Kader Attia
Lives and works in Berlin.
Kader Attia was born in 1970 into an Algerian family in Paris. He studied both Philosophy and Fine Art in Paris and spent a year at Barcelona’s School of Applied Art in 1993.
His childhood between France and Algeria, going back and forth between the Christian Occident, the Islamic Maghreb and the Jewish Algerian Sephardic world, has had a profound impact on his work and time spent living in the Congo-Kinshasa, as well as Venezuela has further informed his vision. His work tackles the increasingly difficult relationship between Europe and immigrants, particularly those of Islamic faith.

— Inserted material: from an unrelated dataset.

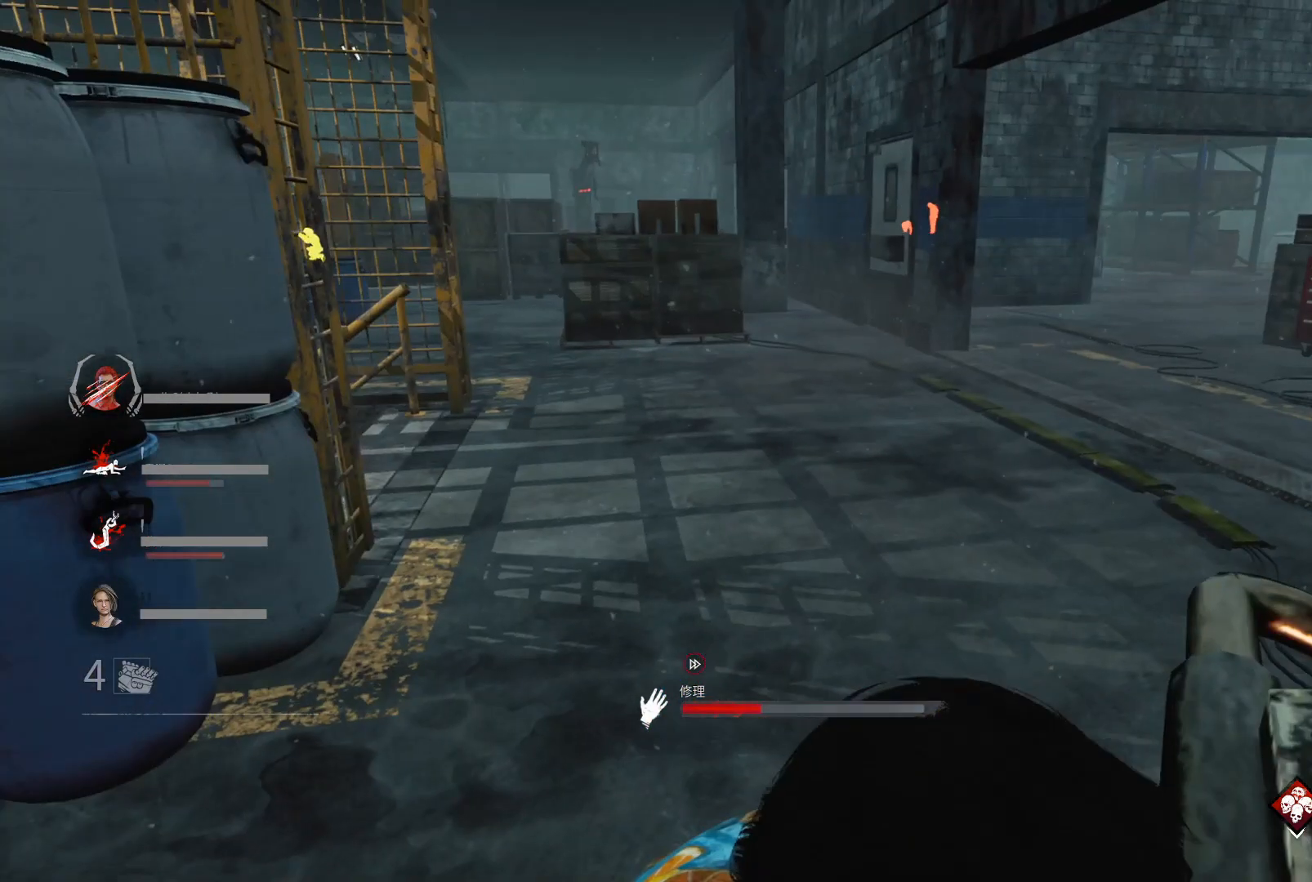
{"keys": ["w"], "events": []}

Attia’s first solo exhibition was held in 1996 in the Democratic Republic of Congo. He gained international recognition at the 50th Venice Biennale (2003) and at the Lyon Biennale (2005), where he exhibited the work Flying Rats, an installation of life-size, birdseed sculptures of children being devoured by a flock of pigeons.

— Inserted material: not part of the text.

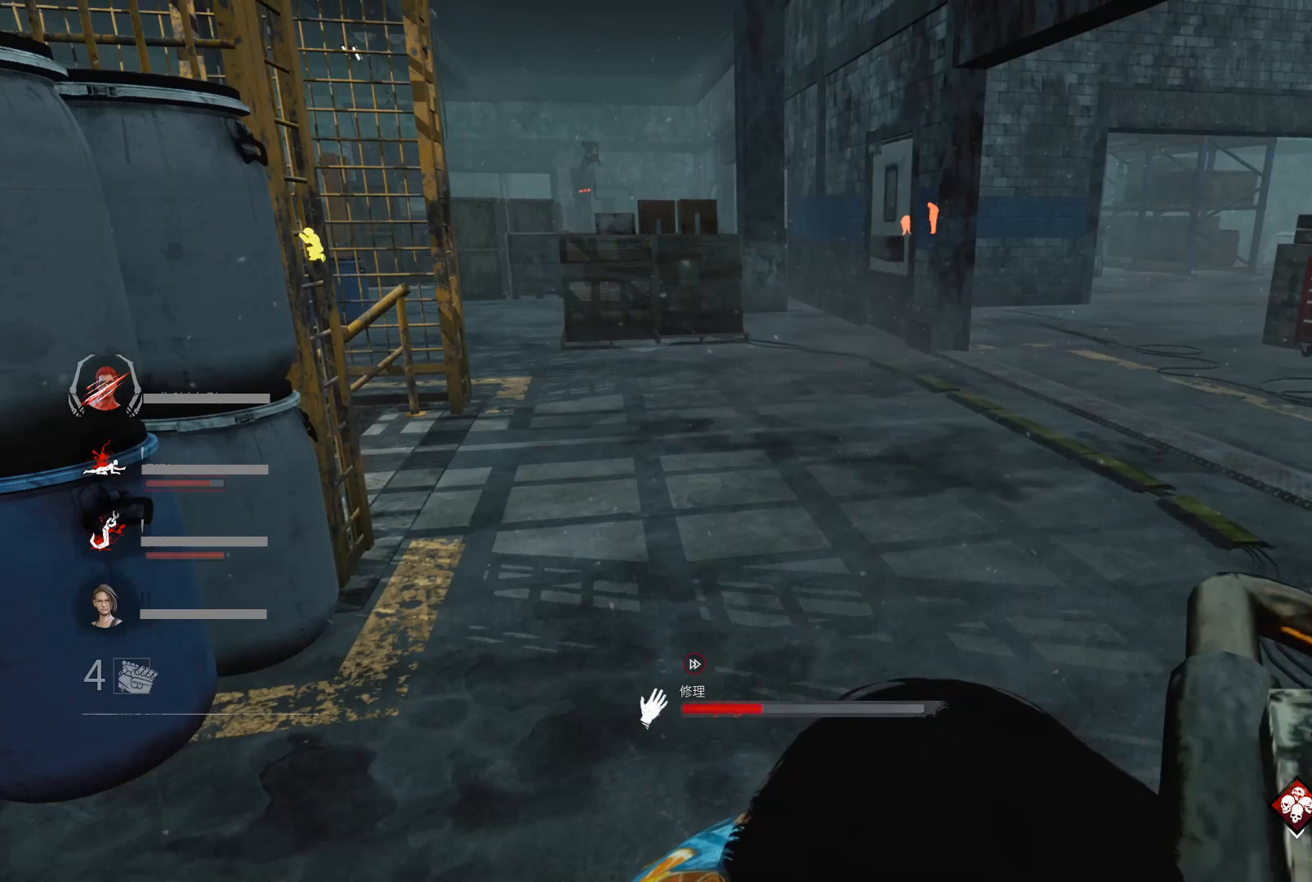
{"keys": ["w"], "events": []}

Recent exhibitions include La Force de l’Art, the Paris Triennial and the Havana Biennale. In 2010, Attia will take part in the Sydney Biennial and the Smithsonian Artist Research Fellowship Program amongst other projects. Attia is also one of the winners of the 2010 Abraaj Capital Art Prize, an award granted specifically to artists working in the Middle East, North Africa or South Asia.